An acute retroviral syndrome occurs in approximately one-half to three-quarters of patients, usually 3 to 6 weeks after HIV infection. Typically, fever, rash, myalgias, headache, or gastrointestinal symptoms develop. The CD4+ count is reduced, and many patients have elevated liver enzyme levels. Without treatment, CD4+ counts decline by about 75 cells/μL/year. The time from initial infection to the development of a disease that meets the definition of AIDS is about 10 years. Respiratory diseases, including acute bronchitis, pneumonia, and sinusitis, are prevalent during all stages of the disease. AIDS is the most severe manifestation of HIV infection and occurs at a point at which the immune system is so impaired by the infection that opportunistic infections, such as Pneumocystis jirovecii, Cryptococcus neoformans, and cytomegalovirus (CMV) infections and oral candidiasis, and unusual malignant processes, such as Kaposi sarcoma, can emerge. ^, A type of encephalopathy is also caused by direct HIV infection of the brain. Fortunately, effective prophylactic regimens have significantly decreased the occurrence of many of these secondary infections, such as Pneumocystis pneumonia. Recommendations on the management of opportunistic infections in patients with HIV infection are evolving rapidly, and guidelines can be found online.

Progression of HIV disease is related to the CD4+ lymphocyte count. The amount of HIV-1 viral RNA predicts the course of HIV disease, specifically, how rapidly the disease is likely to progress. Persons with HIV loads greater than 30,000 copies/mL have an 80% likelihood of AIDS developing within 6 years. In contrast, those with HIV loads less than 500 copies/mL have a 5.4% chance of development of AIDS. CD4+ lymphocyte counts are good predictors for the development of specific clinical manifestations of the disease, particularly opportunistic infections. For example, most cases of P. jirovecii pneumonia occur when CD4+ counts fall to less than 200 cells/μL. Typically, CMV retinitis occurs when CD4+ counts are less than 50 cells/μL.

HIV Therapy

The discovery and widespread use of combination antiretroviral therapy (cART) has profoundly improved patient outcomes and survival in persons with HIV. Historically, there was debate on when to start ART for HIV disease. The decision regarding initiation of treatment was based on symptoms, HIV-1 RNA level, and CD4+ count. The potential benefit of ART must be based on the risks of therapy and the impact on quality of life with adherence to a strict therapeutic regimen, which is required to avoid drug resistance. Some clinicians only begin treatment when the CD4+ count drops to less than 350 cells/μL or if symptoms are present. The rapidity of the decline in CD4+ count and HIV load are other factors in the decision regarding when to start therapy.

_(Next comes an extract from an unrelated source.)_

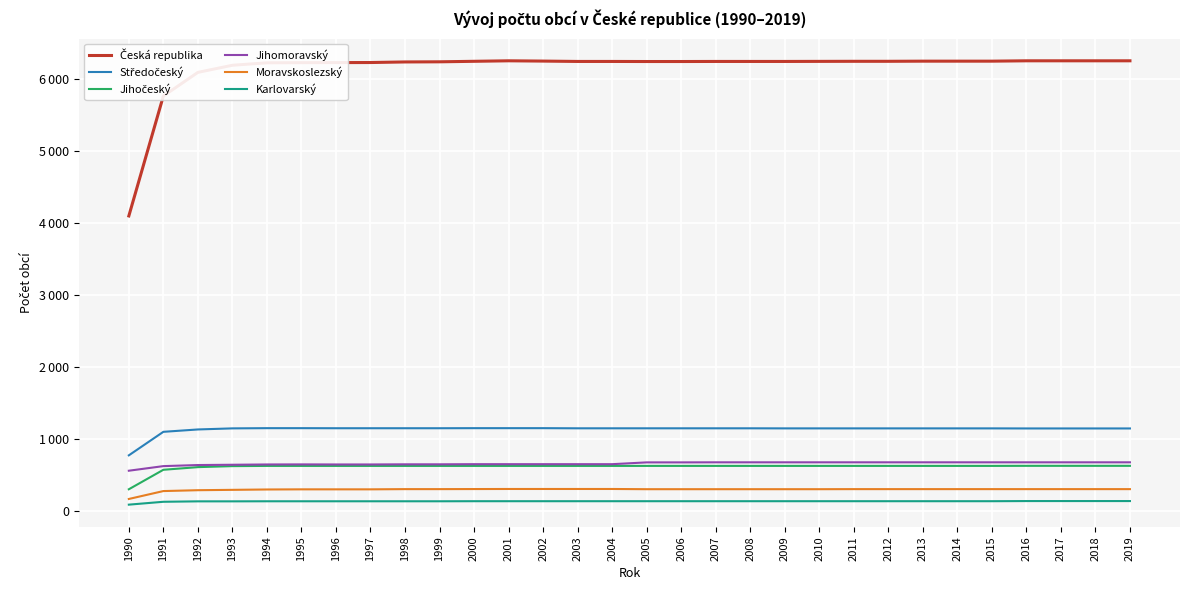

Which series has the widest spread of values?

Česká republika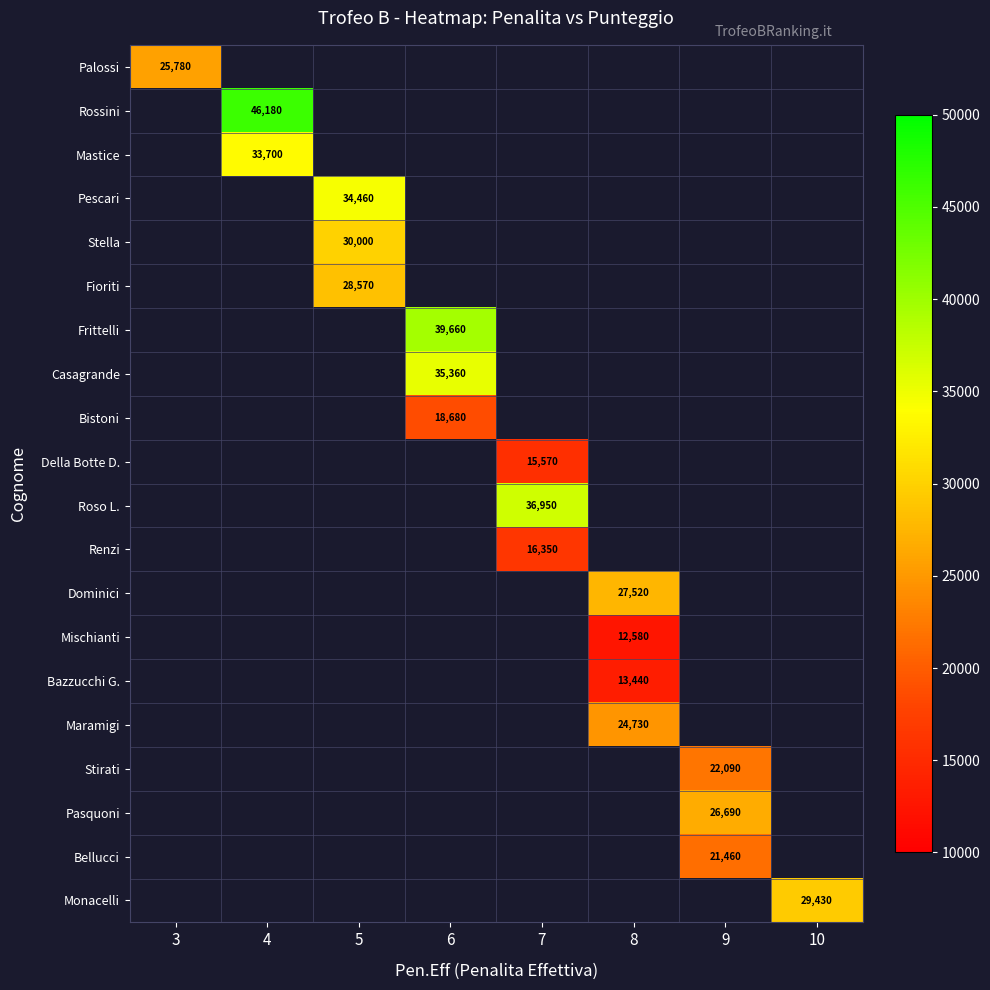

How many distinct data groups are displayed?

20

However, studies have suggested that the benefits of prompt initiation of ART outweigh the risks of treatment regardless of CD4+ T-cell count. ^, The benefit of prompt initiation of ART applies to both infected persons and their uninfected sexual partners.

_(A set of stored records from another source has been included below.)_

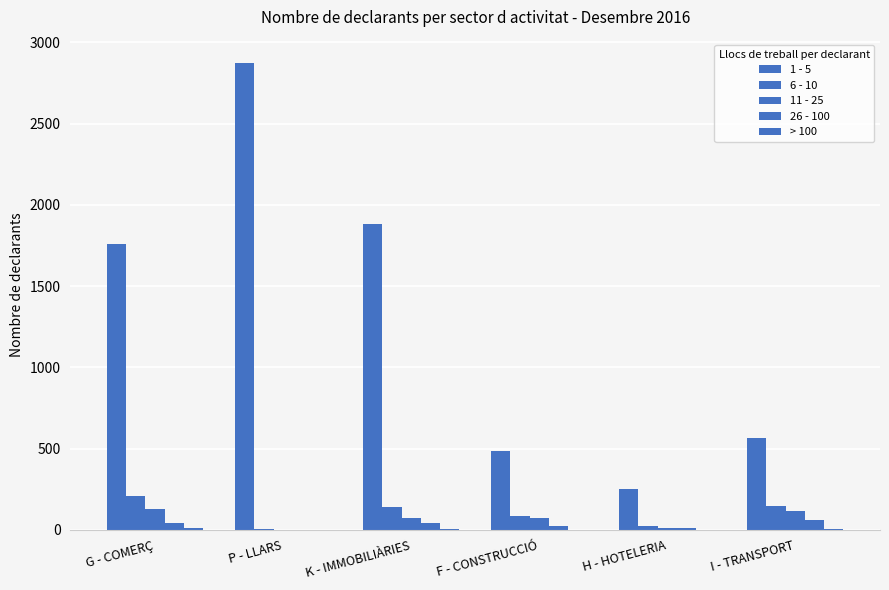

Does the chart contain stacked bars?

No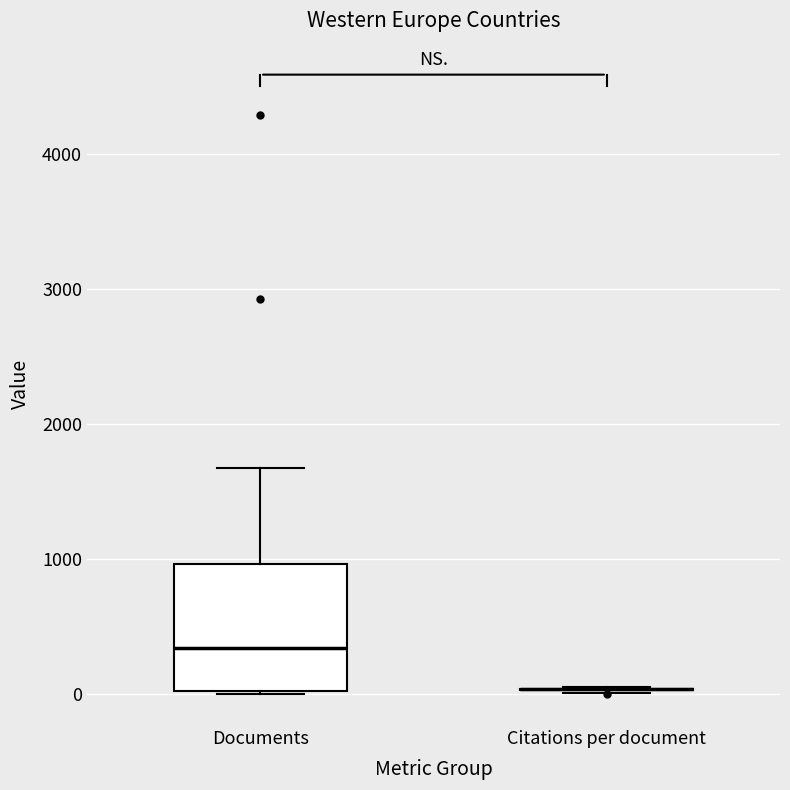

Reading left to right, transcribe this box plot: for each box, give where its median line is, the range the box spans, and where its two whiskers end, as read against the y-axis. The values are not printed on the chart, so give them approximately, as read against the axis.

Documents: median 300, box 0 to 1000, whiskers 0 to 1700
Citations per document: box collapsed to a line at 0, whiskers 0 to 100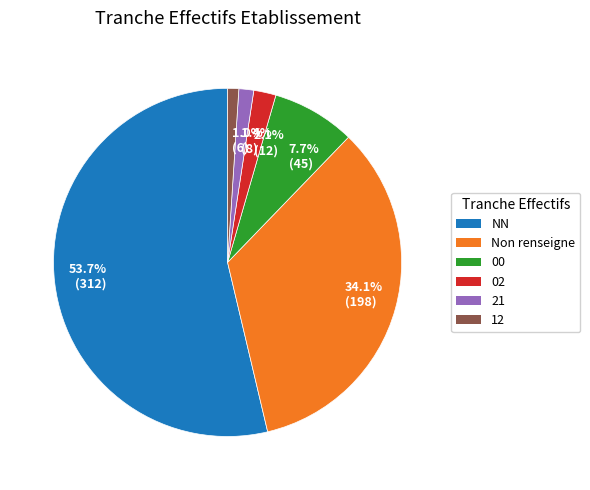

Does 21 represent more than half of the total?

No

When therapy is started, a highly active regimen consisting of a combination of antiretroviral agents should be employed to maximize efficacy and minimize resistance. The goal of therapy is to suppress plasma HIV-1 RNA to below detectable limits by using a sensitive assay. All regimens should combine drugs with synergistic antiviral activity. Four classes of anti-HIV therapy are currently available: (1) viral reverse transcriptase enzyme inhibitors (nucleoside and nucleotide reverse transcriptase inhibitors and nonnucleoside reverse transcriptase inhibitors); (2) viral protease enzyme inhibitors (protease inhibitors); (3) viral integrase enzyme inhibitors (integrase inhibitors); and (4) drugs that interfere with viral entry into the cell (fusion inhibitors and CCR5 antagonists). Box 12.1 lists the currently available antiretroviral agents. Combinations of these agents have also been approved by regulatory authorities, including the U.S. Food and Drug Administration (FDA) and the European Medicines Agency (EMA), and are available commercially.